--- DATA TO PROCESS ---

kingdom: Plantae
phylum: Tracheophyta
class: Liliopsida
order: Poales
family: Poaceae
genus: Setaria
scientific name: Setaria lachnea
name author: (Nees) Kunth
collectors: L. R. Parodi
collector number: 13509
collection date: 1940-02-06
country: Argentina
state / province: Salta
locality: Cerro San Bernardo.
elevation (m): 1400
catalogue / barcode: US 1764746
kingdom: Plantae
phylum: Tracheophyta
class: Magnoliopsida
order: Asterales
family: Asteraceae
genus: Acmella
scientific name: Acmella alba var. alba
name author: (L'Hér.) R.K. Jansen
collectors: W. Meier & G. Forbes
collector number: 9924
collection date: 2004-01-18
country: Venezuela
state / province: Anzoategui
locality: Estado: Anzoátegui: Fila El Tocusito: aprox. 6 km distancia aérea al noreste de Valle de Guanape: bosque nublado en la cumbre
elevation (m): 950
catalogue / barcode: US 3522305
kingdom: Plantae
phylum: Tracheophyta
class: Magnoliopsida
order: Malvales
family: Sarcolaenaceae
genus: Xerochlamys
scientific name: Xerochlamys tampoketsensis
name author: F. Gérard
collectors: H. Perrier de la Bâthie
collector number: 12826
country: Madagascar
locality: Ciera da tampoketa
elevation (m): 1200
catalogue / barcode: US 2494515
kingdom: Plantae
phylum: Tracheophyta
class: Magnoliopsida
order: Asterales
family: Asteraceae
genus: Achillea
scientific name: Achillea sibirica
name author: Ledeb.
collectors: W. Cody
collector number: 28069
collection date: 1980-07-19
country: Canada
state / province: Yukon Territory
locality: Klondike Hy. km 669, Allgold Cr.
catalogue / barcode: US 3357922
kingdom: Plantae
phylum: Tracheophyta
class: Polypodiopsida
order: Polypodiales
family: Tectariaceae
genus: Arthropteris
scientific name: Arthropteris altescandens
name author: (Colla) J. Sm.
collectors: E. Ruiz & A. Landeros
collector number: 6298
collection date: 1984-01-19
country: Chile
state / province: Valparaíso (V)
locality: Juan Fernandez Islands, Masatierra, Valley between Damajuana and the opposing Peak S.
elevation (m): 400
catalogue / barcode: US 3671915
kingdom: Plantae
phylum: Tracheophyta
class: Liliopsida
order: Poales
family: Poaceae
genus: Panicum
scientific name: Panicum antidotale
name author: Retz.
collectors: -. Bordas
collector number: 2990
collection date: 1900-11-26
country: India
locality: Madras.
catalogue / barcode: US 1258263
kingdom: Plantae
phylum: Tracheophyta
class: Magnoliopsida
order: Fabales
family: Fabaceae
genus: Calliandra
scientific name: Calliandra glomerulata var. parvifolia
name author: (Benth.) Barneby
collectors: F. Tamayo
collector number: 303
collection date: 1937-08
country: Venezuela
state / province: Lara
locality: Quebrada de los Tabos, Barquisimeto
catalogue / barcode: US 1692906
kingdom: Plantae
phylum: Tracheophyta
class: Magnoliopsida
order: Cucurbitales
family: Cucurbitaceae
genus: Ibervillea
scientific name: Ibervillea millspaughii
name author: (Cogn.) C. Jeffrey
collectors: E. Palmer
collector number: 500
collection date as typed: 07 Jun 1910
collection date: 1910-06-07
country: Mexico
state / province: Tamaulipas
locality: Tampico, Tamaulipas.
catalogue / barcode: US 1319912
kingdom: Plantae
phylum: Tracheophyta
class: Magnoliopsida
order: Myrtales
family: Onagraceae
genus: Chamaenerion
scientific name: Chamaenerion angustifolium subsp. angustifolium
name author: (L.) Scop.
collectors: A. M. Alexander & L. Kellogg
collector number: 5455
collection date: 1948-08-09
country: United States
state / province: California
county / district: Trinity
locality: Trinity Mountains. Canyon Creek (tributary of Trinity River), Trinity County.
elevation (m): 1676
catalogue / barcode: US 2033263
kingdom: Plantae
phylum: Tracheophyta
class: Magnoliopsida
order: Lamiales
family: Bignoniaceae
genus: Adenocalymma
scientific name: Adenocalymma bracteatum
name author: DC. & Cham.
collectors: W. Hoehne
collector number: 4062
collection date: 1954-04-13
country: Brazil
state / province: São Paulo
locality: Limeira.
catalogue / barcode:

---

■ WHAT TO WORK ON: Rewrite every line of the records above as one numbered list, omitting any blank lines.

■ THE OUTPUT:
1. kingdom: Plantae
2. phylum: Tracheophyta
3. class: Liliopsida
4. order: Poales
5. family: Poaceae
6. genus: Setaria
7. scientific name: Setaria lachnea
8. name author: (Nees) Kunth
9. collectors: L. R. Parodi
10. collector number: 13509
11. collection date: 1940-02-06
12. country: Argentina
13. state / province: Salta
14. locality: Cerro San Bernardo.
15. elevation (m): 1400
16. catalogue / barcode: US 1764746
17. kingdom: Plantae
18. phylum: Tracheophyta
19. class: Magnoliopsida
20. order: Asterales
21. family: Asteraceae
22. genus: Acmella
23. scientific name: Acmella alba var. alba
24. name author: (L'Hér.) R.K. Jansen
25. collectors: W. Meier & G. Forbes
26. collector number: 9924
27. collection date: 2004-01-18
28. country: Venezuela
29. state / province: Anzoategui
30. locality: Estado: Anzoátegui: Fila El Tocusito: aprox. 6 km distancia aérea al noreste de Valle de Guanape: bosque nublado en la cumbre
31. elevation (m): 950
32. catalogue / barcode: US 3522305
33. kingdom: Plantae
34. phylum: Tracheophyta
35. class: Magnoliopsida
36. order: Malvales
37. family: Sarcolaenaceae
38. genus: Xerochlamys
39. scientific name: Xerochlamys tampoketsensis
40. name author: F. Gérard
41. collectors: H. Perrier de la Bâthie
42. collector number: 12826
43. country: Madagascar
44. locality: Ciera da tampoketa
45. elevation (m): 1200
46. catalogue / barcode: US 2494515
47. kingdom: Plantae
48. phylum: Tracheophyta
49. class: Magnoliopsida
50. order: Asterales
51. family: Asteraceae
52. genus: Achillea
53. scientific name: Achillea sibirica
54. name author: Ledeb.
55. collectors: W. Cody
56. collector number: 28069
57. collection date: 1980-07-19
58. country: Canada
59. state / province: Yukon Territory
60. locality: Klondike Hy. km 669, Allgold Cr.
61. catalogue / barcode: US 3357922
62. kingdom: Plantae
63. phylum: Tracheophyta
64. class: Polypodiopsida
65. order: Polypodiales
66. family: Tectariaceae
67. genus: Arthropteris
68. scientific name: Arthropteris altescandens
69. name author: (Colla) J. Sm.
70. collectors: E. Ruiz & A. Landeros
71. collector number: 6298
72. collection date: 1984-01-19
73. country: Chile
74. state / province: Valparaíso (V)
75. locality: Juan Fernandez Islands, Masatierra, Valley between Damajuana and the opposing Peak S.
76. elevation (m): 400
77. catalogue / barcode: US 3671915
78. kingdom: Plantae
79. phylum: Tracheophyta
80. class: Liliopsida
81. order: Poales
82. family: Poaceae
83. genus: Panicum
84. scientific name: Panicum antidotale
85. name author: Retz.
86. collectors: -. Bordas
87. collector number: 2990
88. collection date: 1900-11-26
89. country: India
90. locality: Madras.
91. catalogue / barcode: US 1258263
92. kingdom: Plantae
93. phylum: Tracheophyta
94. class: Magnoliopsida
95. order: Fabales
96. family: Fabaceae
97. genus: Calliandra
98. scientific name: Calliandra glomerulata var. parvifolia
99. name author: (Benth.) Barneby
100. collectors: F. Tamayo
101. collector number: 303
102. collection date: 1937-08
103. country: Venezuela
104. state / province: Lara
105. locality: Quebrada de los Tabos, Barquisimeto
106. catalogue / barcode: US 1692906
107. kingdom: Plantae
108. phylum: Tracheophyta
109. class: Magnoliopsida
110. order: Cucurbitales
111. family: Cucurbitaceae
112. genus: Ibervillea
113. scientific name: Ibervillea millspaughii
114. name author: (Cogn.) C. Jeffrey
115. collectors: E. Palmer
116. collector number: 500
117. collection date as typed: 07 Jun 1910
118. collection date: 1910-06-07
119. country: Mexico
120. state / province: Tamaulipas
121. locality: Tampico, Tamaulipas.
122. catalogue / barcode: US 1319912
123. kingdom: Plantae
124. phylum: Tracheophyta
125. class: Magnoliopsida
126. order: Myrtales
127. family: Onagraceae
128. genus: Chamaenerion
129. scientific name: Chamaenerion angustifolium subsp. angustifolium
130. name author: (L.) Scop.
131. collectors: A. M. Alexander & L. Kellogg
132. collector number: 5455
133. collection date: 1948-08-09
134. country: United States
135. state / province: California
136. county / district: Trinity
137. locality: Trinity Mountains. Canyon Creek (tributary of Trinity River), Trinity County.
138. elevation (m): 1676
139. catalogue / barcode: US 2033263
140. kingdom: Plantae
141. phylum: Tracheophyta
142. class: Magnoliopsida
143. order: Lamiales
144. family: Bignoniaceae
145. genus: Adenocalymma
146. scientific name: Adenocalymma bracteatum
147. name author: DC. & Cham.
148. collectors: W. Hoehne
149. collector number: 4062
150. collection date: 1954-04-13
151. country: Brazil
152. state / province: São Paulo
153. locality: Limeira.
154. catalogue / barcode:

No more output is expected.